Traders’ Bayesian posterior going into period $(t + 1)$ about whether or not model $A$ is still the correct model is then given by:

(16) $\begin{align*} Q_{t+1} &= \sfrac{1}{2} + (2 \cdot \pi - 1) \cdot (X_{t+1} - \sfrac{1}{2}) \end{align*}$

The parameter $\pi$ is just traders’ priors on the model switching probability. The variable $X_t$ is given by:

(17) $\begin{align*} X_{t+1} &= \frac{Q_t \cdot L_t}{1 - Q_t \cdot (1 - L_t)} \end{align*}$

where $L_t$ denotes the likelihood ratio as:

(18) $\begin{align*} L_t &= \frac{f^A(D_t)}{f^B(D_t)} = \exp\left\{ \, - \, \frac{(Z_t^A)^2 - (Z_t^B)^2}{2 \cdot \sigma_D^2} \, \right\} \end{align*}$

Note that this ratio is always non-negative, and is increasing in the difference $|Z_t^A| - |Z_t^B|$ . i.e., traders tilt their beliefs toward model $A$ after seeing that $|Z_t^A|$ is smaller than $|Z_t^B|$ and vice versa.

5. Model with Learning

From here on out, solving a model where traders learn from their past errors and switch between simplified mental models is quite straight-forward. Without loss of generality, let’s consider the case where traders enter period $t$ using only component $A$ to predict dividends. Then, traders switch models if:

(19) $\begin{align*} M_{t+1} &= \begin{cases} A &\text{if } Q_{t+1} \geq q \\ B &\text{else} \end{cases} \end{align*}$

for $q < \sfrac{1}{2}$ . e.g., if $q = 0.05$ , then traders will continue to make forecasts exclusively with component $A$ until it is rejected at the $5{\scriptstyle \%}$ confidence level.

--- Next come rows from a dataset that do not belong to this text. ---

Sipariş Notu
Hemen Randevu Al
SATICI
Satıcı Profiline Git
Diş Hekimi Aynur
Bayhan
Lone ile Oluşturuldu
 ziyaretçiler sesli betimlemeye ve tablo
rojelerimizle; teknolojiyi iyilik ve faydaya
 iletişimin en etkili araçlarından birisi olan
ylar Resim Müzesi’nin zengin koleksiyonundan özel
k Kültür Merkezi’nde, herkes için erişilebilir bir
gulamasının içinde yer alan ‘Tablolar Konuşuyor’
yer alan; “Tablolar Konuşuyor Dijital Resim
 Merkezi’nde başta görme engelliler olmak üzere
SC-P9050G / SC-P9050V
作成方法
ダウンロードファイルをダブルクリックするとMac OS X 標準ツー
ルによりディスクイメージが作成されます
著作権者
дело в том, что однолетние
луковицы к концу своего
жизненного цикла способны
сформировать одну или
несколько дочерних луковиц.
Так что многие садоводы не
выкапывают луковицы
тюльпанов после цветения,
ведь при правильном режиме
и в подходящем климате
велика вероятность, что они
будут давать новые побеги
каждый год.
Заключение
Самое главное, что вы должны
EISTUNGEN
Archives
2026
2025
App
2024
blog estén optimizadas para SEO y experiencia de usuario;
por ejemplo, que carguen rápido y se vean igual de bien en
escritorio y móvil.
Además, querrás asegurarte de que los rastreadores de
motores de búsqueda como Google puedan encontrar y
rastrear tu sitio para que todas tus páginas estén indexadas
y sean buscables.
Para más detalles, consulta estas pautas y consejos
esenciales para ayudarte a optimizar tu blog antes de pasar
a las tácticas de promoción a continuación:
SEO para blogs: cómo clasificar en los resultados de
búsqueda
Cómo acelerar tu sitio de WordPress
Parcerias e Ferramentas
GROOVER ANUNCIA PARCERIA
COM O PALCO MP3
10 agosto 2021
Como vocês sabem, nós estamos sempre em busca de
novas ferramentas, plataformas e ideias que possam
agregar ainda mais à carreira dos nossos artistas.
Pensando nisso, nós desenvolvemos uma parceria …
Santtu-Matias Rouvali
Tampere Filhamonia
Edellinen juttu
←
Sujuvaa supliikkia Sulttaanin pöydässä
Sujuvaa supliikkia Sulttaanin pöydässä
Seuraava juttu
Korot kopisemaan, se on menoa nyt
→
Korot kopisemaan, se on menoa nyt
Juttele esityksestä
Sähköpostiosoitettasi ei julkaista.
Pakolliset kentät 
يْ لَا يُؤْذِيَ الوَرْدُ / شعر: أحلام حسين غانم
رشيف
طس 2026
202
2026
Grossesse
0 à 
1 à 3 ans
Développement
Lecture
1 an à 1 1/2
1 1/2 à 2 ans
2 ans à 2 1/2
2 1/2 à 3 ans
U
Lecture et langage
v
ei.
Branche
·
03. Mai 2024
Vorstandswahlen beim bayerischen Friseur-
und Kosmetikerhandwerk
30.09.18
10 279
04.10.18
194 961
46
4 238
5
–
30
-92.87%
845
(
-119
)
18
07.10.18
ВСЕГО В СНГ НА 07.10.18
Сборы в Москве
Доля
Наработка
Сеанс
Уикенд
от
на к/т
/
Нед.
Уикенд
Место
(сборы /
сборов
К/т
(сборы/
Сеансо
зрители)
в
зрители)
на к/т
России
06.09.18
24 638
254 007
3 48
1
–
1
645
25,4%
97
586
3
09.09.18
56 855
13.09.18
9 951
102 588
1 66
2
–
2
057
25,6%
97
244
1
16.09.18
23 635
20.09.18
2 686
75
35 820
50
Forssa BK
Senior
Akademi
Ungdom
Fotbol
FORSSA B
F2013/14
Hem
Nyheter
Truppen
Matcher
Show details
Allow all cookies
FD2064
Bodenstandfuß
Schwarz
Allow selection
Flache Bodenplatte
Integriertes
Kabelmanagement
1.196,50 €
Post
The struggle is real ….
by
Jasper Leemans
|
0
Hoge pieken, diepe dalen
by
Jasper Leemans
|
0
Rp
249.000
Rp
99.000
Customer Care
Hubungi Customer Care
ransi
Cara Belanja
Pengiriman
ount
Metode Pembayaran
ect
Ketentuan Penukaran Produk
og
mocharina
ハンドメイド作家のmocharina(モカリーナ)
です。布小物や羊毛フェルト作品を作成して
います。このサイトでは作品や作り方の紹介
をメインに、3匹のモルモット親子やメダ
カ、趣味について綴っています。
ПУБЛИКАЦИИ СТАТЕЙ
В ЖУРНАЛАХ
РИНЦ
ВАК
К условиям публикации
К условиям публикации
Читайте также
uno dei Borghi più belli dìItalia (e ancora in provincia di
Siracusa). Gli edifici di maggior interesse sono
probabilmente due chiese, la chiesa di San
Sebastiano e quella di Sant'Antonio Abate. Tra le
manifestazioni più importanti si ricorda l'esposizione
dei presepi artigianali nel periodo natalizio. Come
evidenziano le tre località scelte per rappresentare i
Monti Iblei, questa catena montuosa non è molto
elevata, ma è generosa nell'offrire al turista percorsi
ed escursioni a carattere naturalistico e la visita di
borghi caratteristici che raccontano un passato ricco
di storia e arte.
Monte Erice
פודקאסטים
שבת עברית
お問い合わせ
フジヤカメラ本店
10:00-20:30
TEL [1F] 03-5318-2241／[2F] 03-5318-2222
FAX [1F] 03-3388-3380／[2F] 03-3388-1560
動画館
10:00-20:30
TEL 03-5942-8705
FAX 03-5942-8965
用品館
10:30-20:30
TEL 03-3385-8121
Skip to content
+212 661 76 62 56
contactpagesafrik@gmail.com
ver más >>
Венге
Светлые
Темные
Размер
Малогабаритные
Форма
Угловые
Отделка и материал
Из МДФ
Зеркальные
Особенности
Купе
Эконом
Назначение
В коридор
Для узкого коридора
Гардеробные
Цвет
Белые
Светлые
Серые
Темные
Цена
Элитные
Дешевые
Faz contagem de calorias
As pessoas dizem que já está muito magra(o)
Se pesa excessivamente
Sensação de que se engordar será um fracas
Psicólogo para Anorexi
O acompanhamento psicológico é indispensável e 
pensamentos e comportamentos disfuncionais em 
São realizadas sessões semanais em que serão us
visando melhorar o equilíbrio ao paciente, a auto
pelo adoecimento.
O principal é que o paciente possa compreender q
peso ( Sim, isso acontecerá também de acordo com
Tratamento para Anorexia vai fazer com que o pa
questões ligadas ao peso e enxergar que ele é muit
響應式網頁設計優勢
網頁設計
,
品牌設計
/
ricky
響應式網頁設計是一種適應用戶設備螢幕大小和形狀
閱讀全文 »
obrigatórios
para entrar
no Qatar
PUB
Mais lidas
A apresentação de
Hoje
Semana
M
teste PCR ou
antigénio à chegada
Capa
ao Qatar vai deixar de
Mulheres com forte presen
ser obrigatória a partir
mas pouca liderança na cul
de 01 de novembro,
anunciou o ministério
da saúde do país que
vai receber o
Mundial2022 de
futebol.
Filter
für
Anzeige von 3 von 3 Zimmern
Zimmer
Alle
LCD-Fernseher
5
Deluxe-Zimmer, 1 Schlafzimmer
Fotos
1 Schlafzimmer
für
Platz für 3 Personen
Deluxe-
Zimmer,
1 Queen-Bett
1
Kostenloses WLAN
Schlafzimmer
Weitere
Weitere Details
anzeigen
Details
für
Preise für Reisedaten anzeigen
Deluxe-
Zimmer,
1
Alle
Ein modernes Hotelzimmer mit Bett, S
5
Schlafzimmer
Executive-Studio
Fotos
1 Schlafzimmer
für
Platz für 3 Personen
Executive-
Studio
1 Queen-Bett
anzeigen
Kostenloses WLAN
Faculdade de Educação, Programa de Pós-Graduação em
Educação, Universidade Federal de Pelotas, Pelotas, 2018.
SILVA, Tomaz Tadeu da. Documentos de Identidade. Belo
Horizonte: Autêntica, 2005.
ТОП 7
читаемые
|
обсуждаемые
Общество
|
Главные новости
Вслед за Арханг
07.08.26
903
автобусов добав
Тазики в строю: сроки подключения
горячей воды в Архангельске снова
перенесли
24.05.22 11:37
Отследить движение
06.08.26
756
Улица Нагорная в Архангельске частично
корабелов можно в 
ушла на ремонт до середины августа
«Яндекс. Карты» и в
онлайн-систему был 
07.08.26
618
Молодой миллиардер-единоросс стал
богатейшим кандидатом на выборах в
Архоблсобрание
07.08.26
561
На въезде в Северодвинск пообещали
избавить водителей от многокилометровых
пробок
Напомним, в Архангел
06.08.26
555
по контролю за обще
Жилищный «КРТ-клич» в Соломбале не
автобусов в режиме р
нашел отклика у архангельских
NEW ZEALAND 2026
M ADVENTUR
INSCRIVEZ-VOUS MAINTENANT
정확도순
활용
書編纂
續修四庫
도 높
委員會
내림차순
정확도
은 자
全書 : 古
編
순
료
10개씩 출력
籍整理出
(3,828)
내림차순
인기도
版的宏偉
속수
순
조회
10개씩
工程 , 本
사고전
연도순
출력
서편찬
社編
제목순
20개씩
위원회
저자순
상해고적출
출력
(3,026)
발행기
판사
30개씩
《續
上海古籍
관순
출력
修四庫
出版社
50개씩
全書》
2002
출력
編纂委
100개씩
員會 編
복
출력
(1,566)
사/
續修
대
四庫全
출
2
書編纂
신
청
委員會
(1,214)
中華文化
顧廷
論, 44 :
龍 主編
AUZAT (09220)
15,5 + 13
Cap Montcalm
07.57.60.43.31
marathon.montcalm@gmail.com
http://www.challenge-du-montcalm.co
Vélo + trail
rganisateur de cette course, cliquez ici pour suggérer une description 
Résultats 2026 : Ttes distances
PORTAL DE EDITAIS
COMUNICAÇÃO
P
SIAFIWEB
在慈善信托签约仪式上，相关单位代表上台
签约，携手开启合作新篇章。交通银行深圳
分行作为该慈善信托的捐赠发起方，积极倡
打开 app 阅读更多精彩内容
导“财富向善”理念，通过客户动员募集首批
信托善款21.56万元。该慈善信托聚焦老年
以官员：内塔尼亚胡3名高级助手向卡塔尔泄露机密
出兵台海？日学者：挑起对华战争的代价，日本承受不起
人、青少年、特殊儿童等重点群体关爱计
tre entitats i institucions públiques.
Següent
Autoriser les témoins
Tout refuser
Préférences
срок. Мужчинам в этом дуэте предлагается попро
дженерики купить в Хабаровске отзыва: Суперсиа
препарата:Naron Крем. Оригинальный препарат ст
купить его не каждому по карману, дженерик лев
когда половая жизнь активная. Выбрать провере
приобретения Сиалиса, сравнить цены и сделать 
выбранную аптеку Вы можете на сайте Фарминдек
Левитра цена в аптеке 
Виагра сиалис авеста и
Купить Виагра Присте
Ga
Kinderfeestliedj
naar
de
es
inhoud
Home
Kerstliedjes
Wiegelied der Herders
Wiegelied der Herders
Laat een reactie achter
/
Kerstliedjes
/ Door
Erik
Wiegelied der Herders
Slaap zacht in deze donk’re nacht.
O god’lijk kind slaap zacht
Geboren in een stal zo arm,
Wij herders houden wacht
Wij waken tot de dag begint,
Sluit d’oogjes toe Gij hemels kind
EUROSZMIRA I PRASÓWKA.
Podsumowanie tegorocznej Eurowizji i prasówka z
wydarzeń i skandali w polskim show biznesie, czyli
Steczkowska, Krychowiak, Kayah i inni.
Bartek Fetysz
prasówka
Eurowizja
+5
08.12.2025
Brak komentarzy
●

Once this happens, they will switch over to exclusively using component $B$ . The smaller is $q$ , the stronger is the degree of resistance to model change.

In this setup, there are then $2$ different regimes to consider when computing returns: i) no shift ( $\mathit{NS}$ ) and ii) shift ( $S$ ). The returns in the no shift regime are the exact same as before:

(20) $\begin{align*} R_t^{\mathit{NS}} &= Z_t^A + \theta \times \varepsilon_{A,t+1} \end{align*}$

since the traders ignore the possibility of there ever being another component $B$ when using model $A$ . The returns in the shift regime are more complicated:

(21) $\begin{align*} R_t^S &= Z_t^A + \theta \times \varepsilon_{B,t+1} + \rho \cdot \theta \times (B_t - A_t) \end{align*}$

The returns when traders shift from model $A$ to model $B$ differ from the no shift regime because traders purge all current and lagged model $A$ -information from prices and replace it with model $B$ -information.